OpenPref is an implementation of European trick-taking game Preferans against two virtual players. It allows to play Sochi version of Preferans, allowing to change some game conventions.
Preferans is played by three active players with a French-suited 32-card piquet deck. Aces rank high and tens rank in their natural position between jacks and nines. As happens with many three-player trick-taking games, the game is frequently played by four players using the convention that in each hand the dealer pauses. Each active player receives 10 cards in batches of 2. The remaining 2 cards form a talon that will be used by the declarer to improve his or her hand. The deal typically follows the scheme: 2–talon–2–2–2–2....
Also two players can play Preferans. This variation is called hussar (Russian: Gusarik). In this variation cards are dealt for three players. The third player is called dummy, his cards are not opened during bidding. If someone wins a bidding and the second player decides to whist, his and dummy's hands will be displayed face-up on the table and the defender will play in the light as in the game with three or four players.

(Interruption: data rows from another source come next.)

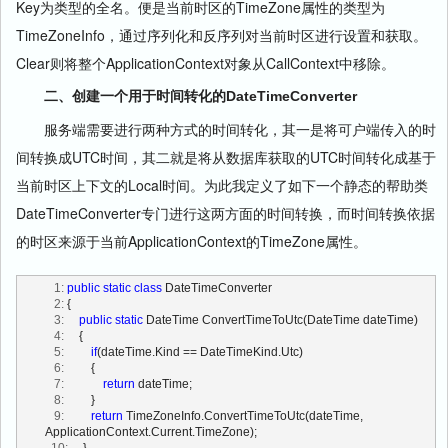
Key为类型的全名。便是当前时区的TimeZone属性的类型为
TimeZoneInfo，通过序列化和反序列对当前时区进行设置和获取。
Clear则将整个ApplicationContext对象从CallContext中移除。
二、创建一个用于时间转化的DateTimeConverter
服务端需要进行两种方式的时间转化，其一是将可户端传入的时
间转换成UTC时间，其二就是将从数据库获取的UTC时间转化成基于
当前时区上下文的Local时间。为此我定义了如下一个静态的帮助类
DateTimeConverter专门进行这两方面的时间转换，而时间转换依据
的时区来源于当前ApplicationContext的TimeZone属性。
   1:
public
static
class
 DateTimeConverter
   2:
 {
   3:
public
static
 DateTime ConvertTimeToUtc(DateTime dateTime)
   4:
     { 
   5:
if
(dateTime.Kind == DateTimeKind.Utc)
   6:
         {
   7:
return
 dateTime;
   8:
         }
   9:
return
 TimeZoneInfo.ConvertTimeToUtc(dateTime, 
ApplicationContext.Current.TimeZone);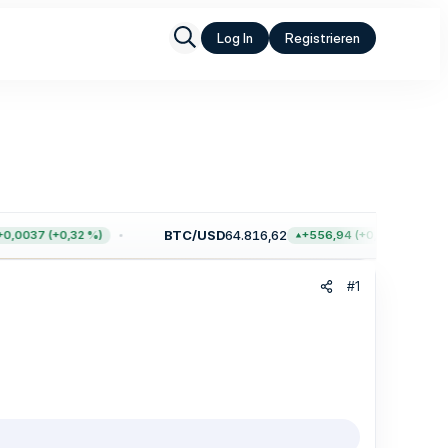
Log In
Registrieren
BTC/USD
64.816,62
,0037 (+0,32 %)
+556,94 (+0,87 %)
#1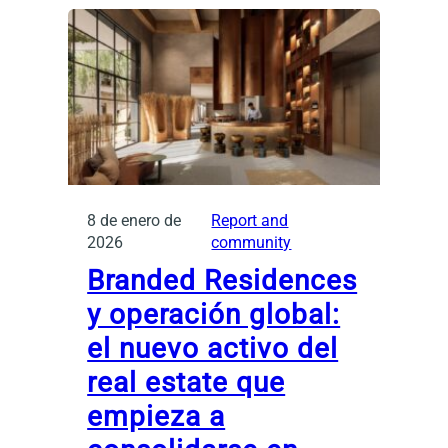
8 de enero de
Report and
2026
community
Branded Residences
y operación global:
el nuevo activo del
real estate que
empieza a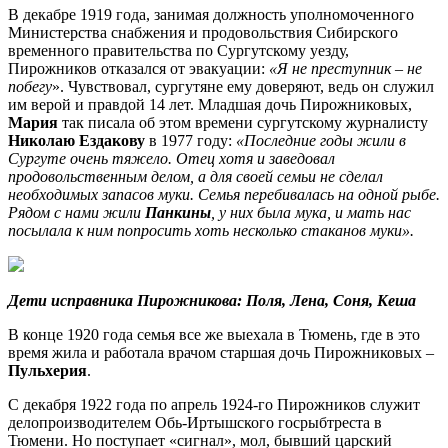
В декабре 1919 года, занимая должность уполномоченного
Министерства снабжения и продовольствия Сибирского
временного правительства по Сургутскому уезду,
Пирожников отказался от эвакуации:
«Я не преступник – не
побегу
». Чувствовал, сургутяне ему доверяют, ведь он служил
им верой и правдой 14 лет. Младшая дочь Пирожниковых,
Мария
так писала об этом времени сургутскому журналисту
Николаю Ездакову
в 1977 году:
«Последние годы жили в
Сургуте очень тяжело. Отец хотя и заведовал
продовольственным делом, а для своей семьи не сделал
необходимых запасов муки. Семья перебивалась на одной рыбе.
Рядом с нами жили
Панкины
, у них была мука, и мать нас
посылала к ним попросить хоть несколько стаканов муки».
Дети исправника Пирожникова: Поля, Лена, Соня, Кеша
В конце 1920 года семья все же выехала в Тюмень, где в это
время жила и работала врачом старшая дочь Пирожниковых –
Пульхерия
.
С декабря 1922 года по апрель 1924-го Пирожников служит
делопроизводителем Обь-Иртышского госрыбтреста в
Тюмени. Но поступает «сигнал», мол, бывший царский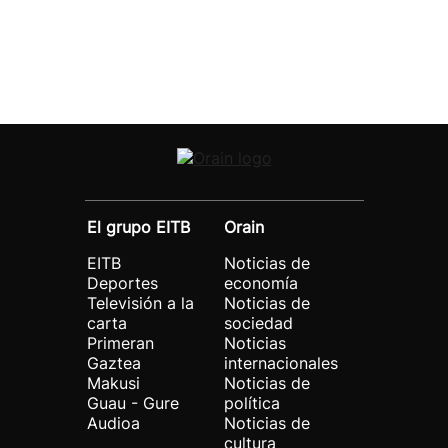
El grupo EITB
Orain
EITB
Noticias de
Deportes
economía
Televisión a la
Noticias de
carta
sociedad
Primeran
Noticias
Gaztea
internacionales
Makusi
Noticias de
Guau - Gure
política
Audioa
Noticias de
cultura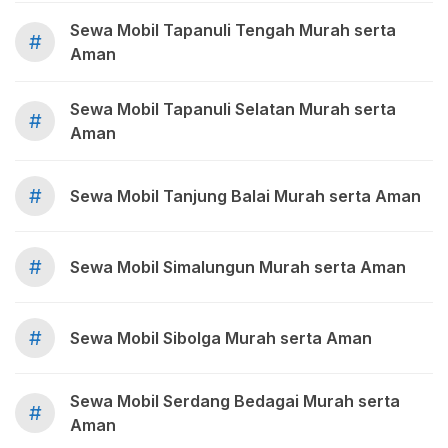
Sewa Mobil Tapanuli Tengah Murah serta
#
Aman
Sewa Mobil Tapanuli Selatan Murah serta
#
Aman
#
Sewa Mobil Tanjung Balai Murah serta Aman
#
Sewa Mobil Simalungun Murah serta Aman
#
Sewa Mobil Sibolga Murah serta Aman
Sewa Mobil Serdang Bedagai Murah serta
#
Aman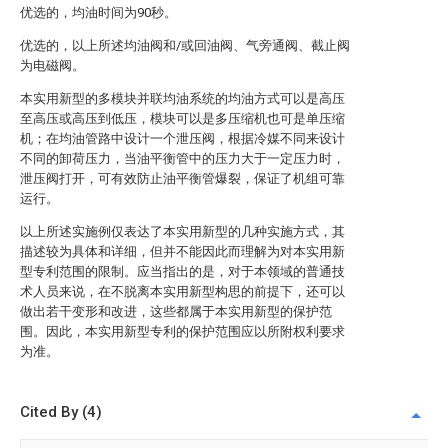
优选的，均油时间为90秒。
优选的，以上所述均油阀和/或回油阀、气旁通阀、截止阀
为电磁阀。
本实用新型的多模块并联均油系统的均油方式可以是高压
至高压或高压到低压，模块可以是多压缩机也可是单压缩
机；在均油管路中设计一个泄压阀，根据冷媒不同来设计
不同的卸荷压力，当油平衡管中的压力大于一定压力时，
泄压阀打开，可有效防止油平衡管爆裂，保证了机组可靠
运行。
以上所述实施例仅表达了本实用新型的几种实施方式，其
描述较为具体和详细，但并不能因此而理解为对本实用新
型专利范围的限制。应当指出的是，对于本领域的普通技
术人员来说，在不脱离本实用新型构思的前提下，还可以
做出若干变形和改进，这些都属于本实用新型的保护范
围。因此，本实用新型专利的保护范围应以所附权利要求
为准。
Cited By (4)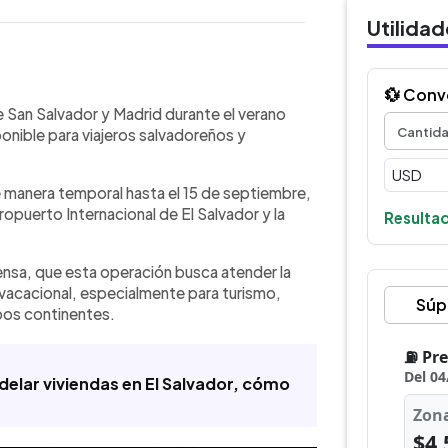
Utilida
💱 Conv
WhatsApp
Copiar link
almente su ruta directa entre San
e San Salvador y Madrid durante el verano
5 de septiembre de 2026. La aerolínea
nible para viajeros salvadoreños y
es sin escalas entre ambas ciudades
peo. La compañía aseguró que la
e manera temporal hasta el 15 de septiembre,
dad entre Centroamérica y Europa en
opuerto Internacional de El Salvador y la
iajes familiares. Actualmente, Iberia
Resultad
tos entre El Salvador y Madrid. Avianca
ibles en sus canales oficiales.
ensa, que esta operación busca atender la
vacacional, especialmente para turismo,
Súp
bos continentes.
elar viviendas en El Salvador, cómo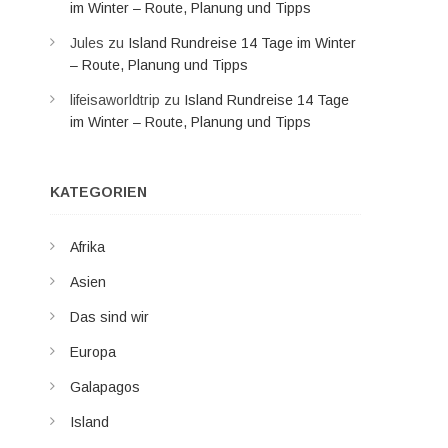
im Winter – Route, Planung und Tipps
Jules
zu
Island Rundreise 14 Tage im Winter
– Route, Planung und Tipps
lifeisaworldtrip
zu
Island Rundreise 14 Tage
im Winter – Route, Planung und Tipps
KATEGORIEN
Afrika
Asien
Das sind wir
Europa
Galapagos
Island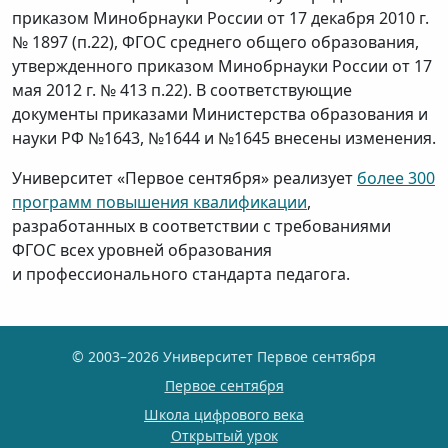
приказом Минобрнауки России от 17 декабря 2010 г.
№ 1897 (п.22), ФГОС среднего общего образования,
утвержденного приказом Минобрнауки России от 17
мая 2012 г. № 413 п.22). В соответствующие
документы приказами Министерства образования и
науки РФ №1643, №1644 и №1645 внесены изменения.
Университет «Первое сентября» реализует
более 300
программ повышения квалификации
,
разработанных в соответствии с требованиями
ФГОС всех уровней образования
и профессионального стандарта педагога.
© 2003–2026 Университет Первое сентября
Первое сентября
Школа цифрового века
Открытый урок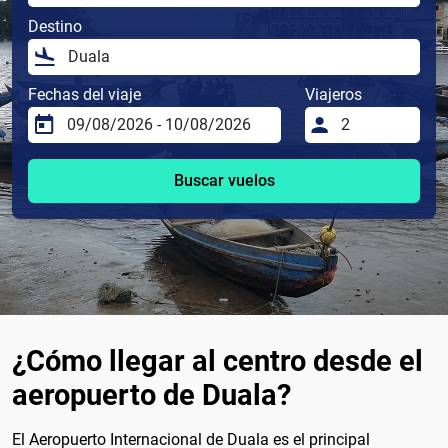
Destino
Fechas del viaje
Viajeros
Buscar vuelos
¿Cómo llegar al centro desde el
aeropuerto de Duala?
El Aeropuerto Internacional de Duala es el principal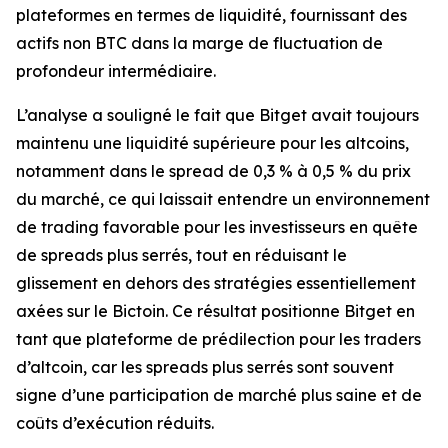
plateformes en termes de liquidité, fournissant des
actifs non BTC dans la marge de fluctuation de
profondeur intermédiaire.
L’analyse a souligné le fait que Bitget avait toujours
maintenu une liquidité supérieure pour les altcoins,
notamment dans le spread de 0,3 % à 0,5 % du prix
du marché, ce qui laissait entendre un environnement
de trading favorable pour les investisseurs en quête
de spreads plus serrés, tout en réduisant le
glissement en dehors des stratégies essentiellement
axées sur le Bictoin. Ce résultat positionne Bitget en
tant que plateforme de prédilection pour les traders
d’altcoin, car les spreads plus serrés sont souvent
signe d’une participation de marché plus saine et de
coûts d’exécution réduits.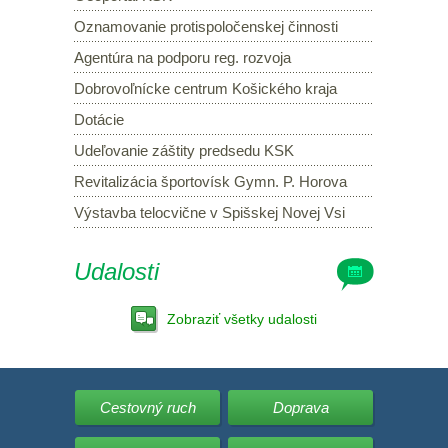
Oznamovanie protispoločenskej činnosti
Agentúra na podporu reg. rozvoja
Dobrovoľnícke centrum Košického kraja
Dotácie
Udeľovanie záštity predsedu KSK
Revitalizácia športovísk Gymn. P. Horova
Výstavba telocvične v Spišskej Novej Vsi
Udalosti
Zobraziť všetky udalosti
Cestovný ruch
Doprava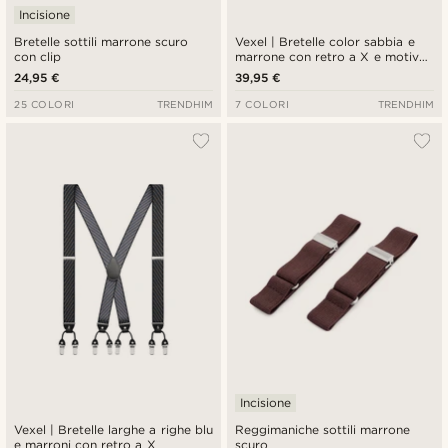
Incisione
Bretelle sottili marrone scuro
Vexel | Bretelle color sabbia e
con clip
marrone con retro a X e motivo
a rombi
24,95 €
39,95 €
25 COLORI
TRENDHIM
7 COLORI
TRENDHIM
Incisione
Vexel | Bretelle larghe a righe blu
Reggimaniche sottili marrone
e marroni con retro a X
scuro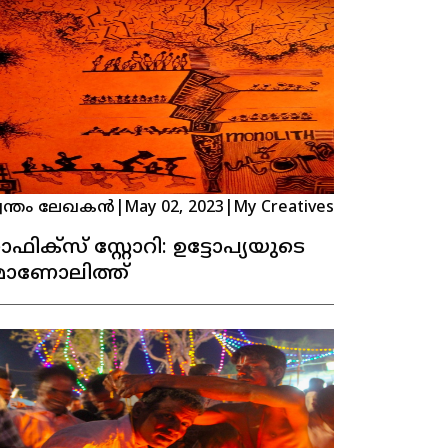
വന്തം ലേഖകൻ
|
May 02, 2023
|
My Creatives
രാഫിക്സ് സ്റ്റോറി: ഉട്ടോപ്യയുടെ
ോണോലിത്ത്‍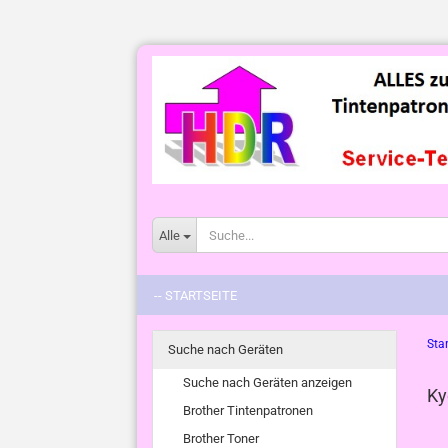
Alle
-- STARTSEITE
Star
Suche nach Geräten
Suche nach Geräten anzeigen
Ky
Brother Tintenpatronen
Brother Toner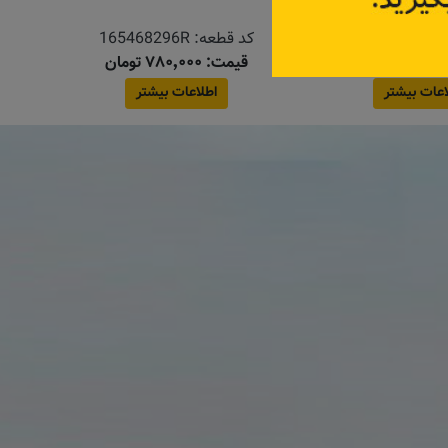
:
165467751R
کد قطعه:
165468296R
قیمت: ۷۸۰٬۰۰۰ تومان
اعات بیشتر
اطلاعات بیشتر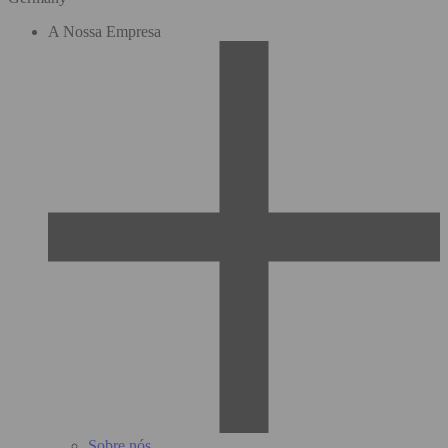
A Nossa Empresa
Sobre nós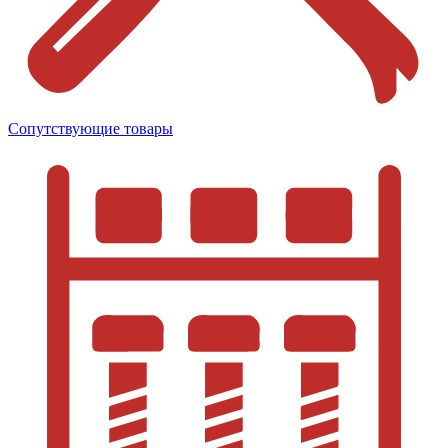
Сопутствующие товары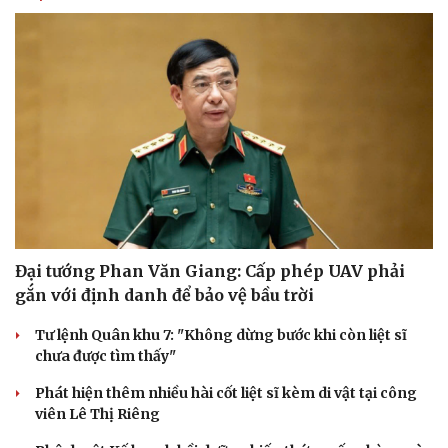
Đại tướng Phan Văn Giang: Cấp phép UAV phải
gắn với định danh để bảo vệ bầu trời
Tư lệnh Quân khu 7: "Không dừng bước khi còn liệt sĩ
chưa được tìm thấy"
Phát hiện thêm nhiều hài cốt liệt sĩ kèm di vật tại công
viên Lê Thị Riêng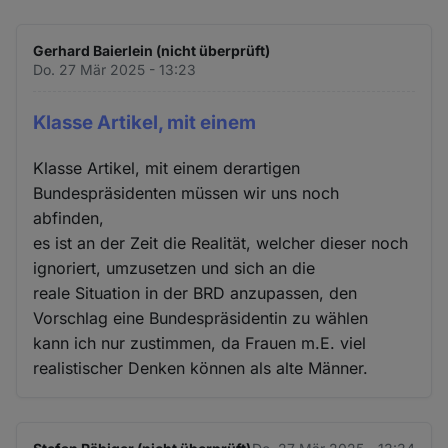
Gerhard Baierlein (nicht überprüft)
Do. 27 Mär 2025 - 13:23
Klasse Artikel, mit einem
Klasse Artikel, mit einem derartigen
Bundespräsidenten müssen wir uns noch
abfinden,
es ist an der Zeit die Realität, welcher dieser noch
ignoriert, umzusetzen und sich an die
reale Situation in der BRD anzupassen, den
Vorschlag eine Bundespräsidentin zu wählen
kann ich nur zustimmen, da Frauen m.E. viel
realistischer Denken können als alte Männer.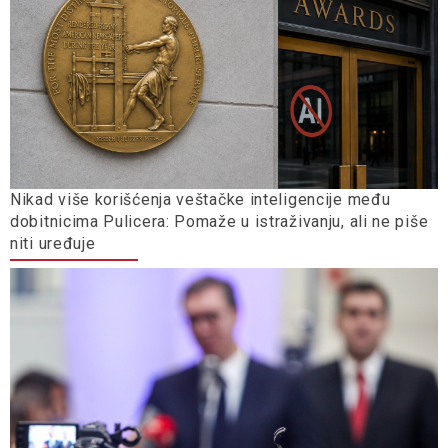
Nikad više korišćenja veštačke inteligencije među
dobitnicima Pulicera: Pomaže u istraživanju, ali ne piše
niti uređuje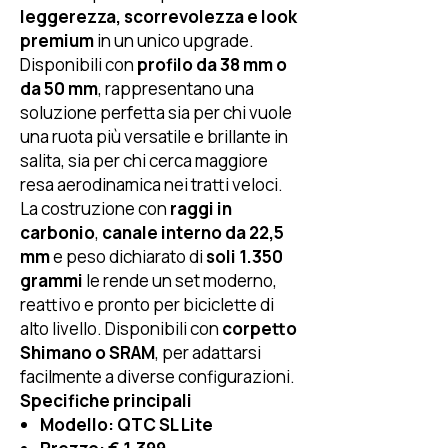
leggerezza, scorrevolezza e look
premium
in un unico upgrade.
Disponibili con
profilo da 38 mm o
da 50 mm
, rappresentano una
soluzione perfetta sia per chi vuole
una ruota più versatile e brillante in
salita, sia per chi cerca maggiore
resa aerodinamica nei tratti veloci.
La costruzione con
raggi in
carbonio
,
canale interno da 22,5
mm
e peso dichiarato di
soli 1.350
grammi
le rende un set moderno,
reattivo e pronto per biciclette di
alto livello. Disponibili con
corpetto
Shimano o SRAM
, per adattarsi
facilmente a diverse configurazioni.
Specifiche principali
Modello:
QTC SL Lite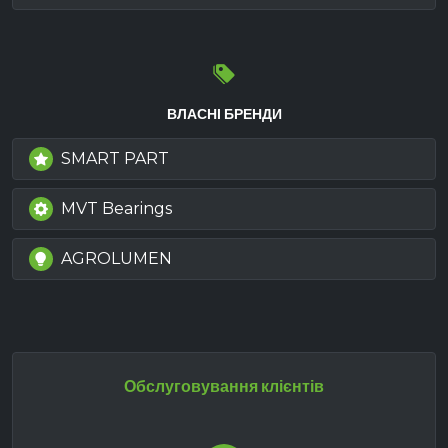
ВЛАСНІ БРЕНДИ
SMART PART
MVT Bearings
AGROLUMEN
Обслуговування клієнтів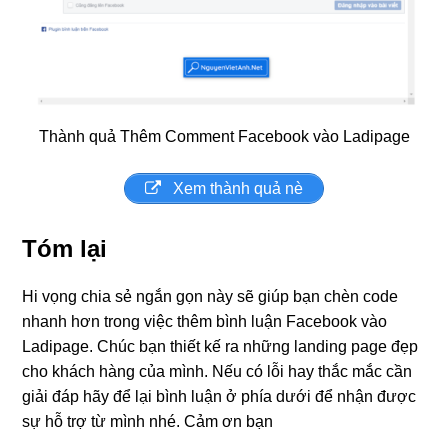
Thành quả Thêm Comment Facebook vào Ladipage
Xem thành quả nè
Tóm lại
Hi vọng chia sẻ ngắn gọn này sẽ giúp bạn chèn code
nhanh hơn trong việc thêm bình luận Facebook vào
Ladipage. Chúc bạn thiết kế ra những landing page đẹp
cho khách hàng của mình. Nếu có lỗi hay thắc mắc cần
giải đáp hãy để lại bình luận ở phía dưới để nhận được
sự hỗ trợ từ mình nhé. Cảm ơn bạn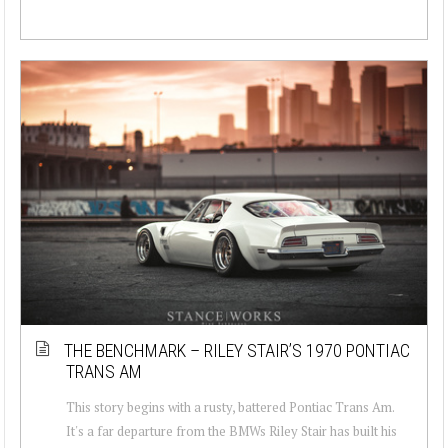
THE BENCHMARK – RILEY STAIR’S 1970 PONTIAC
TRANS AM
This story begins with a rusty, battered Pontiac Trans Am.
It's a far departure from the BMWs Riley Stair has built his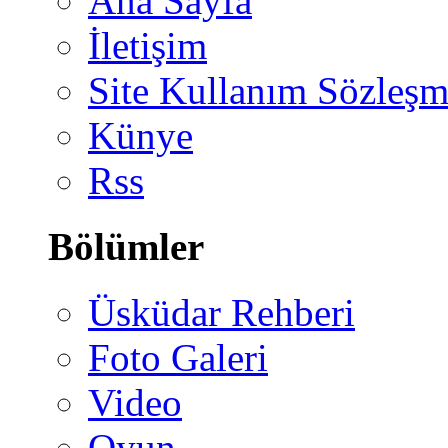
Ana Sayfa
İletişim
Site Kullanım Sözleşm
Künye
Rss
Bölümler
Üsküdar Rehberi
Foto Galeri
Video
Oyun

A bidding process is used to decide which player declares the trump suit, as well as the contract, which is the required number of tricks the soloist must attain. The soloist is known as the declarer, and the declarer's objective is to win the contracted number of tricks, while the defenders' main objective is to prevent this.
Trick-play differs from Whist in that there is an obligation to trump. The eldest hand leads to the first trick. Players must follow suit if possible, else trump if possible. The trick is won by the player who played the highest trump or the highest card of the suit led. The winner of a trick leads to the next trick.